** begin Page extract **
Really, I wasn't speaking to this.
I was speaking to the fact that we, in this instance, really can't have fail as an option. Not that a particular philosophy makes more or less sense.
Additionally I was speaking to this:
Do you push forward in a market where this particular flaw will show up like a clown car at a circus or do you hope to find a guardian angel(VC or OnSemi) to bail out your design? These probably have their own risks as well, especially with a VC being involved.
One thing I haven't heard from the crowd here is how to market the P2 given it's issues or when EDN does a review and brings up it being a power pig compared to cheaper alternatives on the market. It's going to take more than slamming a bunch of hobbyists and artist types using Arduino or repeated nostrums of "hard real time", etc. Evaluators will demand proof why the P2 is a better choice than say a STM32 M4 or some of the multicore ARM's from TI.
Yes. Precisely the right kinds of questions and discussion we need to have happen. How the device is positioned is going to matter A LOT. And to position it correctly, we are going to need to validate some of the strengths we understand, and we are going to have to make some proofs, identify targets, and do all that "other work" that happens after engineering gets done.
I personally would not release it in a way that would even allow that review, until "that other work" is done to a point where it's hard for them to produce a hit piece.
Getting OnSemi as partner could be good as long the right deal is struck, like $1 for every P2 sold for the first 1mill units and then drop to 25cents.
Yep. Fingers crossed something like that is possible.
Chip has said the same die can be used for different heat packages - QFP144, BGA256, and maybe others such as QFP144 with thermal pad.
Therefore I suggest Parallax continue and build P2 at 180nm and package in QFP144, but preferably in a larger package ie larger pitch than 0.4mmbecause it should be a little better with heat transfer (is this so?).
** end Page extract **
** begin Record list **
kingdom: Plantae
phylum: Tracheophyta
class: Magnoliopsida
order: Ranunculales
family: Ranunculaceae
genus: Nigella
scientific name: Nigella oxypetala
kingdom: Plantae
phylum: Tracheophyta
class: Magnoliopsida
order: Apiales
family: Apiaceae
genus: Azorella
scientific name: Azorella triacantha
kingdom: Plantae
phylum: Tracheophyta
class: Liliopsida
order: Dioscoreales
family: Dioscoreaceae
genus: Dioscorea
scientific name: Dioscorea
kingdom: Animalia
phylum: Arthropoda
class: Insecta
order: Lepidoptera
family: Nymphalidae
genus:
** end Record list **
**Required task A:**
Answer these from the P2 forum thread above:
(i) What dollar arrangement with OnSemi is proposed, and how does it change after the first million units?
(ii) Which chips does the thread say evaluators will compare the P2 against?
(iii) What packages does Chip say the same die can be used for?
**Required task B:**
Carry the P2 forum thread above forward with the next post in the discussion.

**Written response A:**
(i) $1 for every P2 sold for the first 1 million units, then dropping to 25 cents.
(ii) An STM32 M4 or some of the multicore ARMs from TI.
(iii) QFP144 and BGA256, and maybe others such as QFP144 with a thermal pad.

**Written response B:**
Better cooling is all about area, and I'm looking around for largest-PAD standard packages.
I have found TQFP100 to 9.5mm and 144 pins to 9, 11.2x9 and 11.5 x 11.5mm exposed PADS mentioned.
Figures given for a 8x8 mm pad 144 pin package, come down to
19 'K/W Device mounted on a 4-layer JEDEC board (JESD 51-7) with thermal vias; exposed pad soldered.
Also given is 38'K/W, on 2 layer, no thermal vias, so you can see how important that 'spread and move' of the vias is.
Something like an 11.5mm PAD TQFP144 can expand to a 15mm x 15mm copper area under the device and then drill-down with over 100 vias to inner planes. That should push the 19'K/W down a couple of clicks.
TQFP144 has 16 more pins than 128, which can (all) be GND/Thermal, and once the die is proven, they could investigate tooling for an even larger-PAD and special thermal-lead-frame, where some leads are not separated until the final bend.
PCB designs would not be affected by that change. (or the numbers may show it is not needed )
If the P2has some temperature sensor on board we can monitor this while trying to profile (and validate) the P2.
I think my idea of utilising task(s) as "idle" clocks to reduce speed by 0-15:16 clocks should be implemented as this permits each cog to individually slowed in 1/16 clock increments to lower power.
Agreed, the simple steps of better clock control, and Temperature sense are 'no brainers' here.
It may be possible to combine a fuse into the clock divider options, also low risk if it defaults fast.
A 5W P2 will take years before it makes a profit as sales will not be that high, so to use the profit for a 90nm later would mean in year 2020 and then its should be time for a P3 at what ever reasonable nm fab then.
Kickstarter, good thing is that they are pre-orders and not a share in the IP/Company, but sale prices need to be low as people are expecting a discount for pre-ordering 6 months in advance
Getting OnSemi as partner could be good as long the right deal is struck, like $1 for every P2 sold for the first 1mill units and then drop to 25cents.
I wonder how long it will take to sell 1 million P2 chips? Anyone know how many P1 chips have been sold to date?
I do like the idea of having a single fuse, when blowed enables the "performance mode". By setting that fuse you're acknowledging the thermals and power supply have been attended to. There can still be thermal measurement and/or protection devices of course.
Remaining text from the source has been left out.